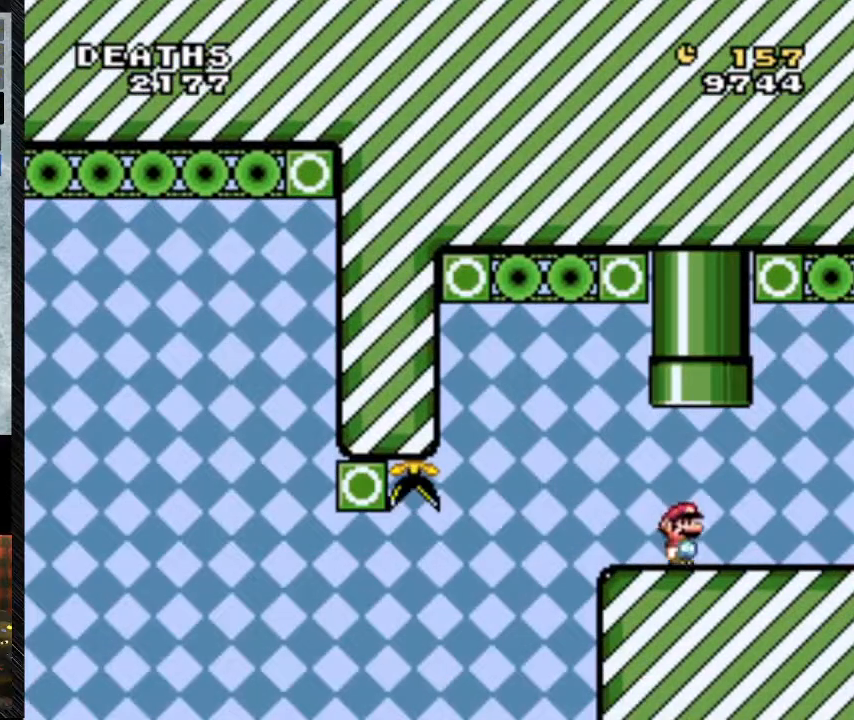
{"buttons": ["B", "Y", "DPAD_UP"], "events": [[367, "B", "down"], [367, "DPAD_UP", "down"]]}
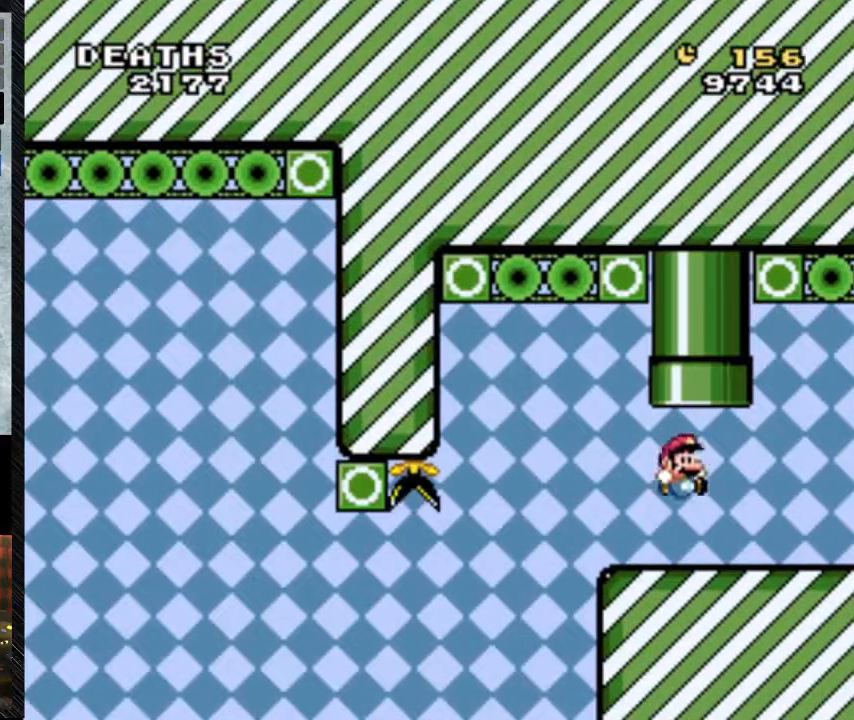
{"buttons": ["B", "Y", "DPAD_UP"], "events": [[133, "B", "up"], [133, "DPAD_UP", "up"], [300, "DPAD_RIGHT", "down"], [400, "B", "down"], [400, "DPAD_RIGHT", "up"], [400, "DPAD_UP", "down"]]}
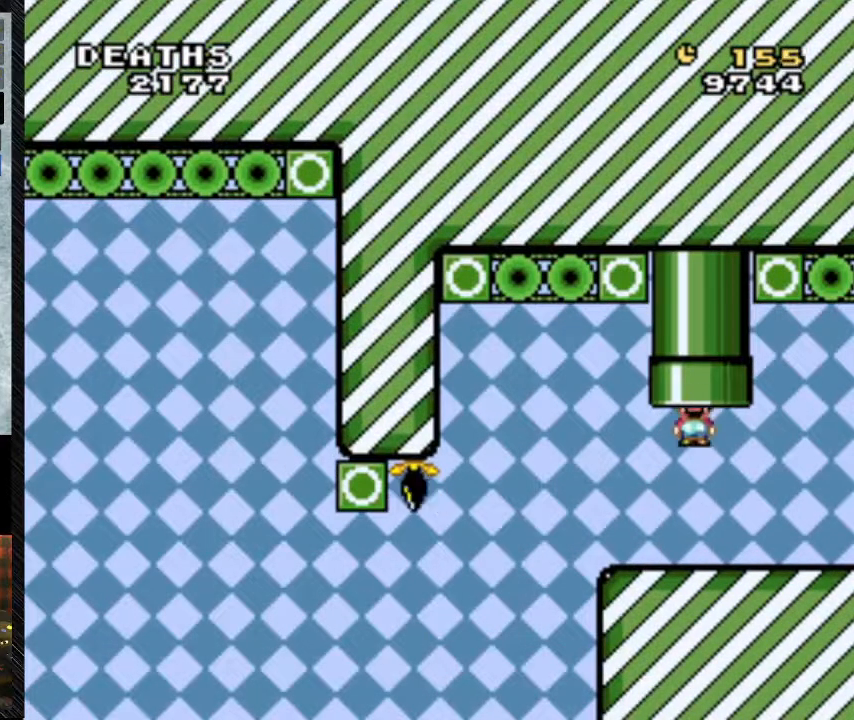
{"buttons": [], "events": [[333, "B", "up"], [333, "DPAD_UP", "up"], [433, "Y", "up"]]}
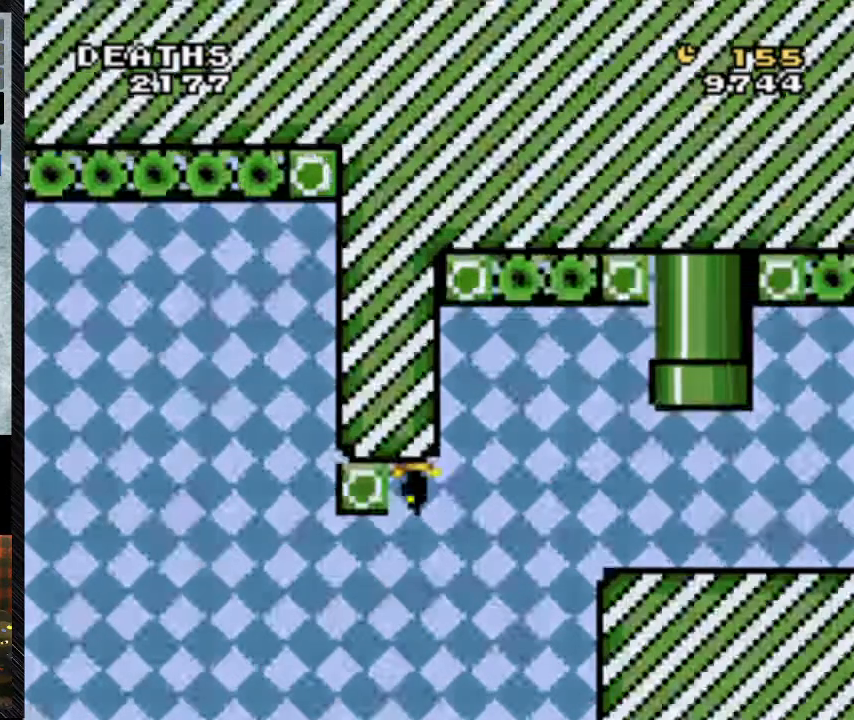
{"buttons": [], "events": []}
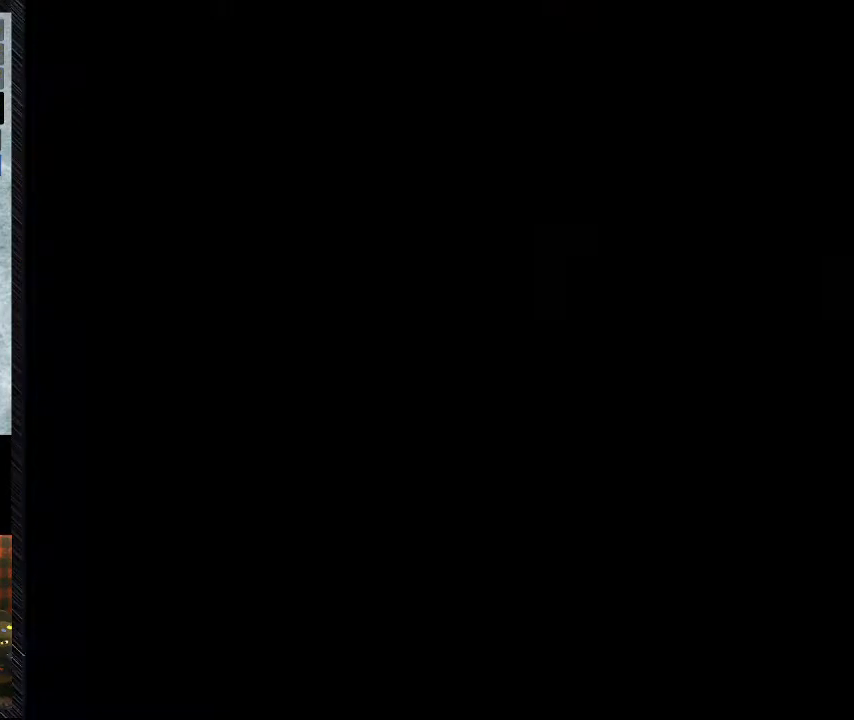
{"buttons": [], "events": []}
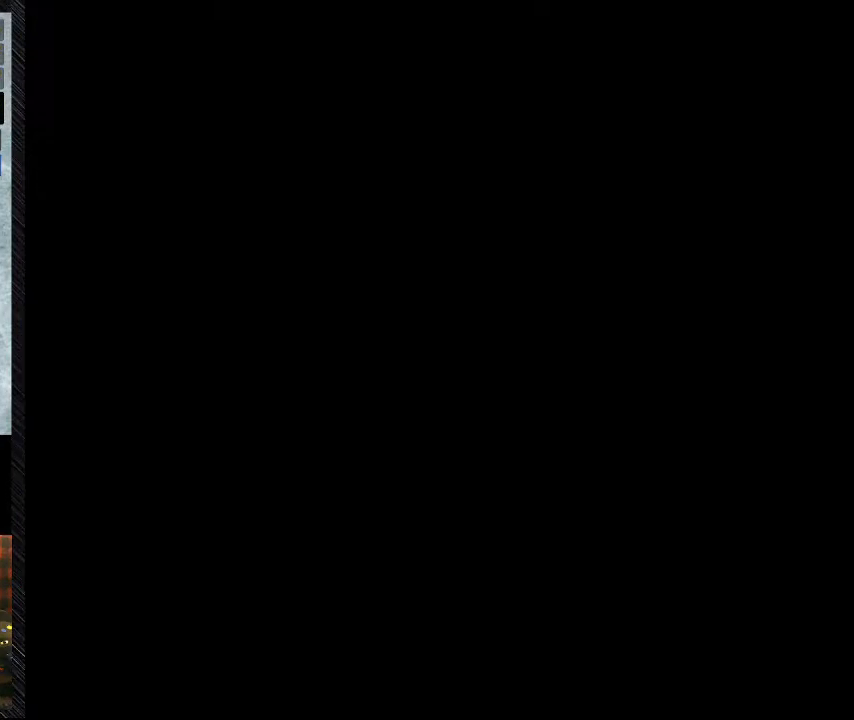
{"buttons": [], "events": []}
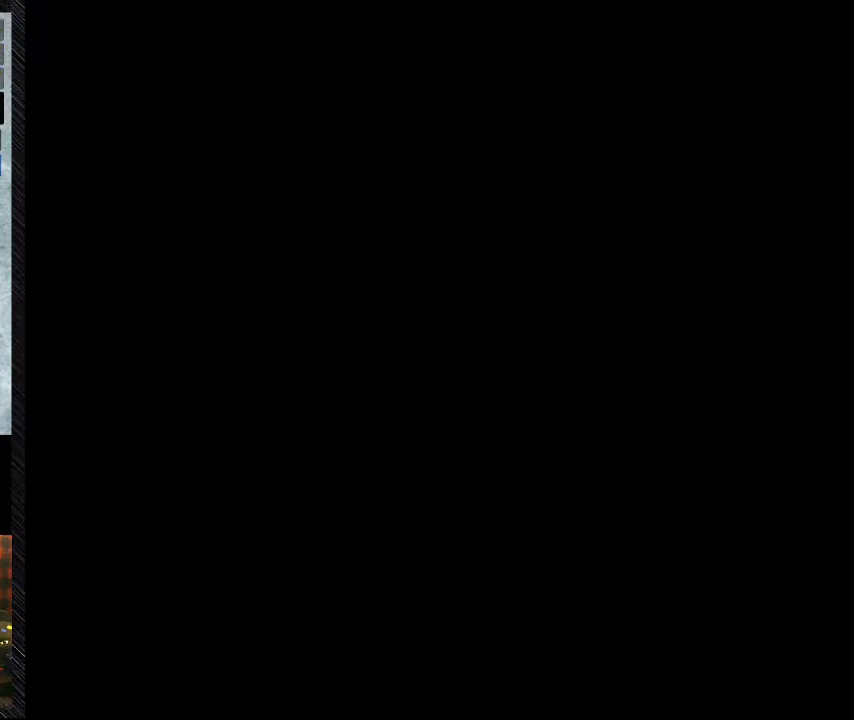
{"buttons": ["Y"], "events": [[433, "Y", "down"]]}
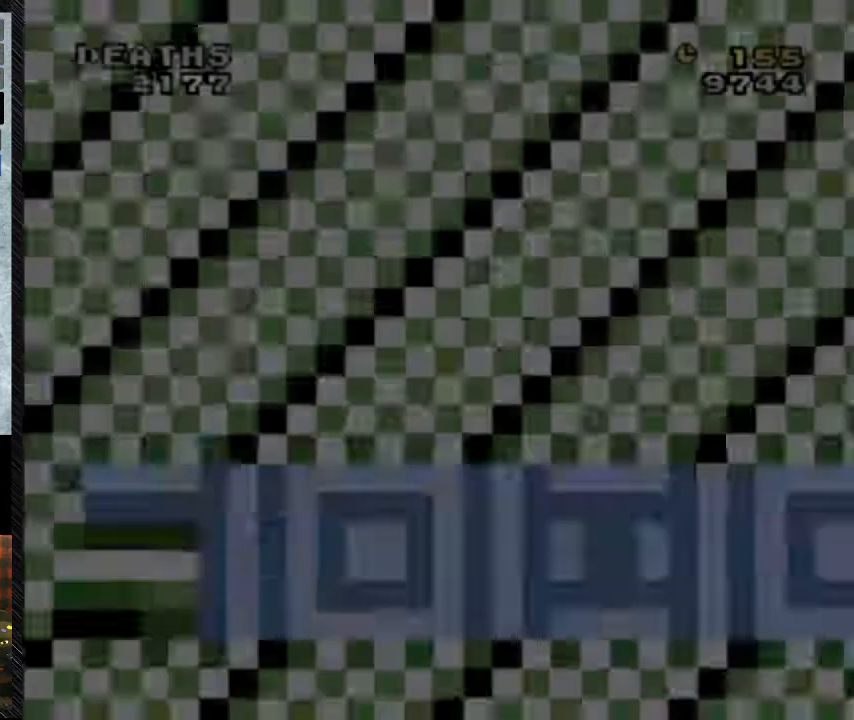
{"buttons": [], "events": [[433, "Y", "up"]]}
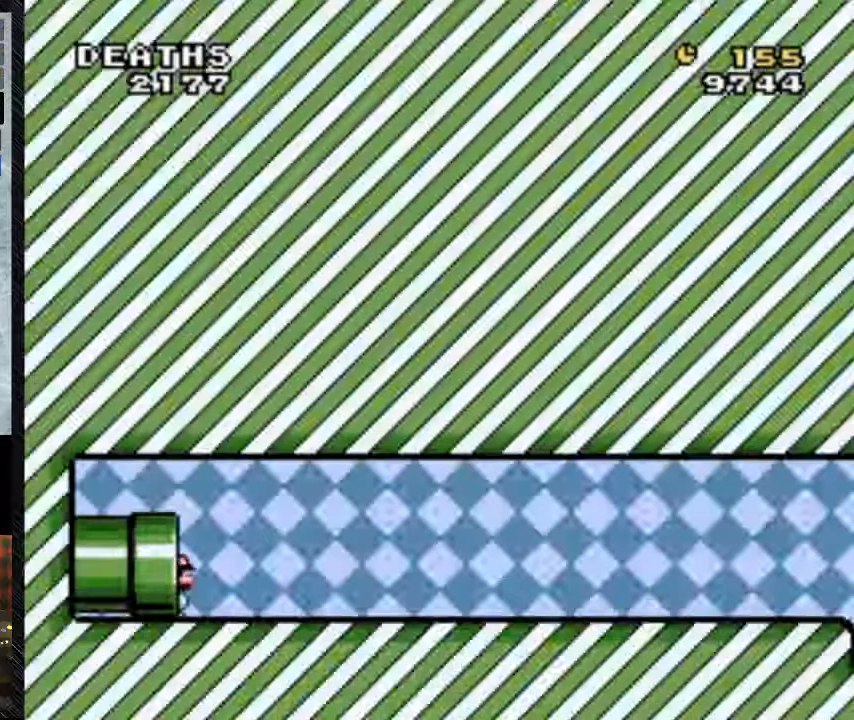
{"buttons": ["Y", "DPAD_RIGHT"], "events": [[200, "Y", "down"], [400, "DPAD_RIGHT", "down"]]}
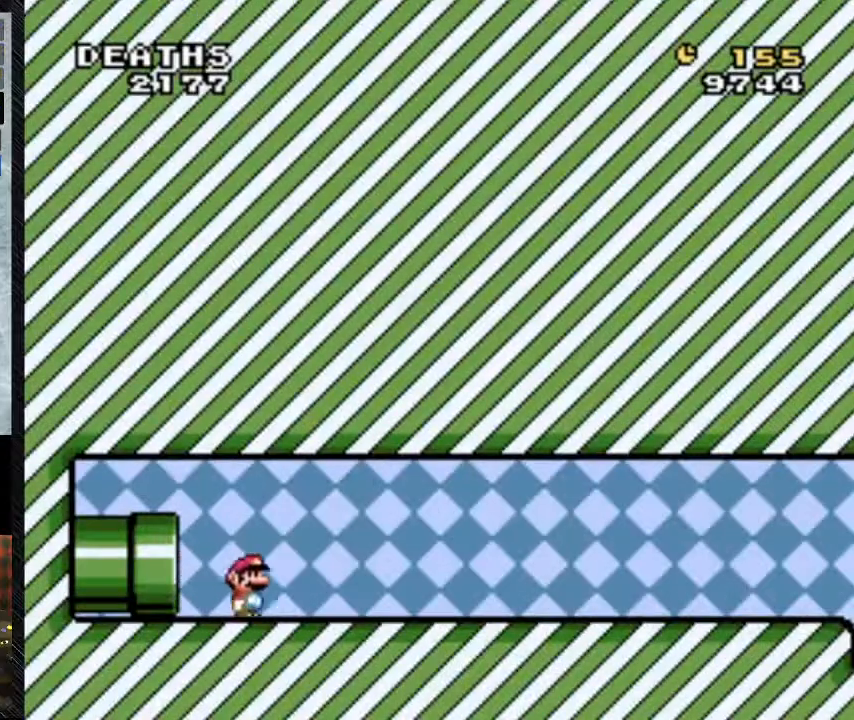
{"buttons": ["Y", "DPAD_LEFT"], "events": [[300, "DPAD_RIGHT", "up"], [467, "DPAD_LEFT", "down"]]}
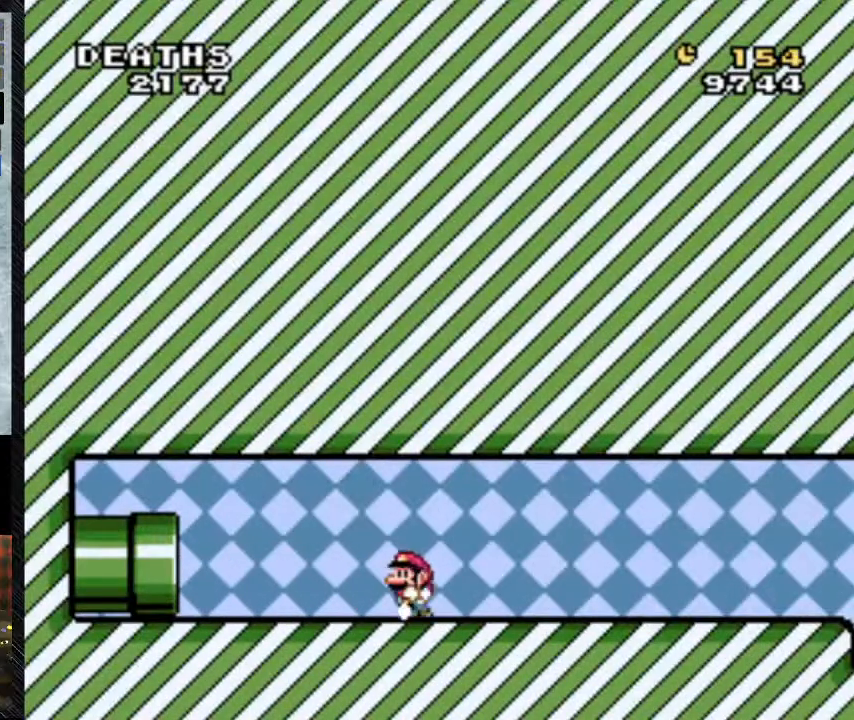
{"buttons": ["Y", "DPAD_RIGHT"], "events": [[133, "DPAD_LEFT", "up"], [167, "DPAD_RIGHT", "down"]]}
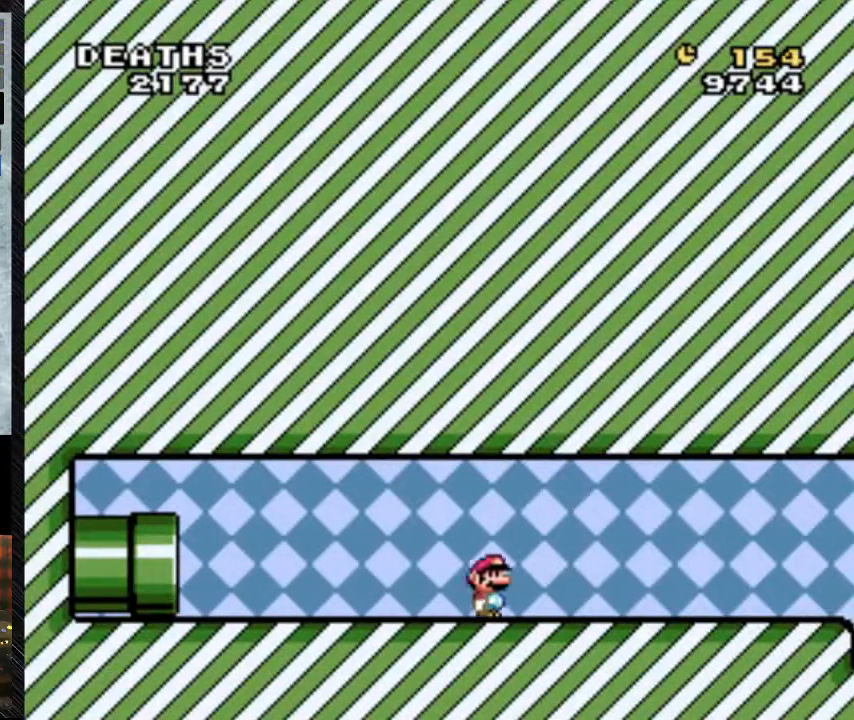
{"buttons": ["Y", "DPAD_RIGHT"], "events": []}
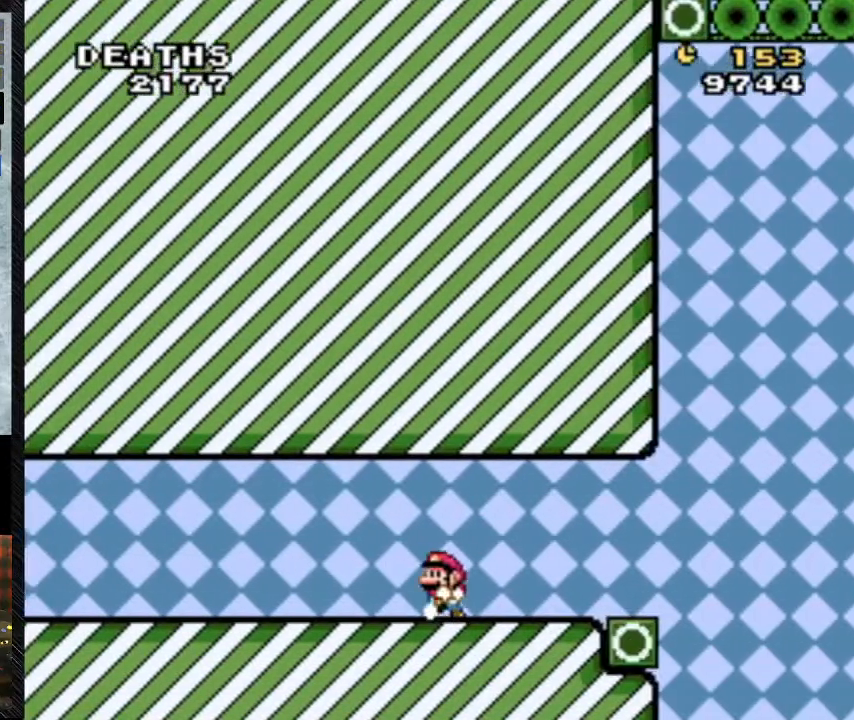
{"buttons": ["Y", "DPAD_RIGHT"], "events": [[33, "DPAD_LEFT", "down"], [200, "DPAD_LEFT", "up"]]}
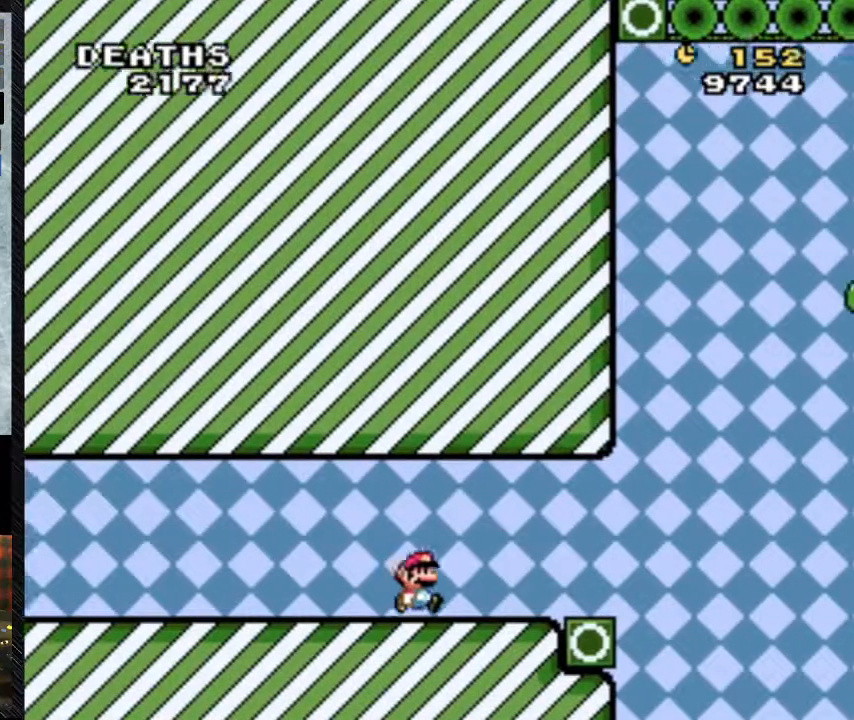
{"buttons": ["Y", "DPAD_LEFT"], "events": [[333, "DPAD_RIGHT", "up"], [433, "DPAD_LEFT", "down"]]}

==*==

▸ **ABOUT THIS TASK**
Quote every record above exactly, leaving out any pictures.

▸ **REPLY**
{"buttons": ["B", "Y", "DPAD_UP"], "events": [[367, "B", "down"], [367, "DPAD_UP", "down"]]}
{"buttons": ["B", "Y", "DPAD_UP"], "events": [[133, "B", "up"], [133, "DPAD_UP", "up"], [300, "DPAD_RIGHT", "down"], [400, "B", "down"], [400, "DPAD_RIGHT", "up"], [400, "DPAD_UP", "down"]]}
{"buttons": [], "events": [[333, "B", "up"], [333, "DPAD_UP", "up"], [433, "Y", "up"]]}
{"buttons": [], "events": []}
{"buttons": [], "events": []}
{"buttons": [], "events": []}
{"buttons": ["Y"], "events": [[433, "Y", "down"]]}
{"buttons": [], "events": [[433, "Y", "up"]]}
{"buttons": ["Y", "DPAD_RIGHT"], "events": [[200, "Y", "down"], [400, "DPAD_RIGHT", "down"]]}
{"buttons": ["Y", "DPAD_LEFT"], "events": [[300, "DPAD_RIGHT", "up"], [467, "DPAD_LEFT", "down"]]}
{"buttons": ["Y", "DPAD_RIGHT"], "events": [[133, "DPAD_LEFT", "up"], [167, "DPAD_RIGHT", "down"]]}
{"buttons": ["Y", "DPAD_RIGHT"], "events": []}
{"buttons": ["Y", "DPAD_RIGHT"], "events": [[33, "DPAD_LEFT", "down"], [200, "DPAD_LEFT", "up"]]}
{"buttons": ["Y", "DPAD_LEFT"], "events": [[333, "DPAD_RIGHT", "up"], [433, "DPAD_LEFT", "down"]]}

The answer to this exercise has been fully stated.